Federal authorities are pushing for new rules to force American-owned internet companies to open all electronic data to intelligence agencies regardless of geography, sparking privacy concerns for consumers abroad.
According to the British Daily Telegraph
, concerns are mounting after a New York court ordered Microsoft this month to give prosecutors the emails of a European customer stored on its servers. The case is being appealed, but if not overturned, the ruling could force other tech giants to turn over personal information of overseas users to agencies such as the NSA, CIA, and FBI.
"Why should the American security services be able to access to our MPs emails, when even the British security services cannot?" said John Hemming, a British Member of Parliament.
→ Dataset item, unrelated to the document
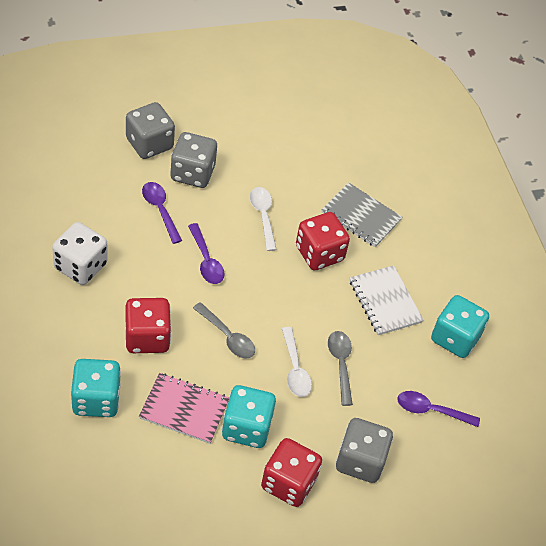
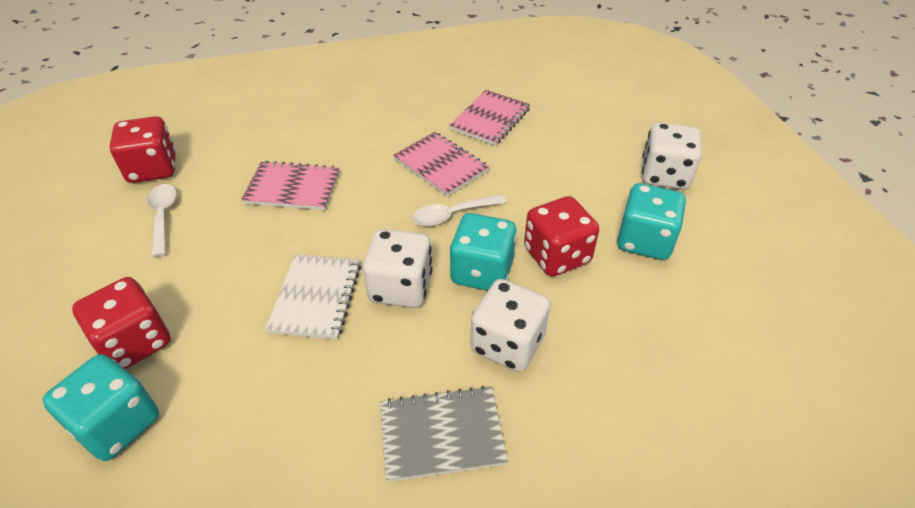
grey dice: 3 -> 0
grey spoon: 2 -> 0
pink notebook: 1 -> 3
purple spoon: 3 -> 0
white dice: 1 -> 3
"It is a great mistake for Parliament not to manage its own servers. This is an alarming vulnerability. MPs and their constituents should be aware that their communications are not secure."
If the ruling is upheld, data stored in the "Cloud" which is owned by American companies could be accessed by U.S. investigators regardless of geography.
One British expert said the legal case could have major implications for privacy for both British citizens and companies.
"Many U.K. citizens use U.S. services from Apple's iCloud, to Gmail, Hotmail and Yahoo, and much of our data has historically been held in the U.S.," Professor Ian Walden of the Centre for Commercial Law Studies at Queen Mary University London, told the Telegraph.
"If the federal government is victorious it will raise the threat that if you come to the attention of the U.S. authorities whether directly or indirectly your information may be accessible if it's stored with American providers. There's also the concerns about industrial espionage that have always been there."
He added that businesses must carefully consider how they store data in the Cloud.
Another expert warned that the ruling could also hasten access to personal financial information and health records.
"The US Government is saying that it has jurisdiction around the world and it can get access to your data wherever you are," Gus Hosein of the campaign group Privacy International, told the Telegraph.
"That is why this court case is such a worrying development because the scope for spying on people's personal business is vast."
Last month, concerns were raised about the security of the Cloud after it was hacked and photos of scores of celebrities
were stolen and exposed in the media.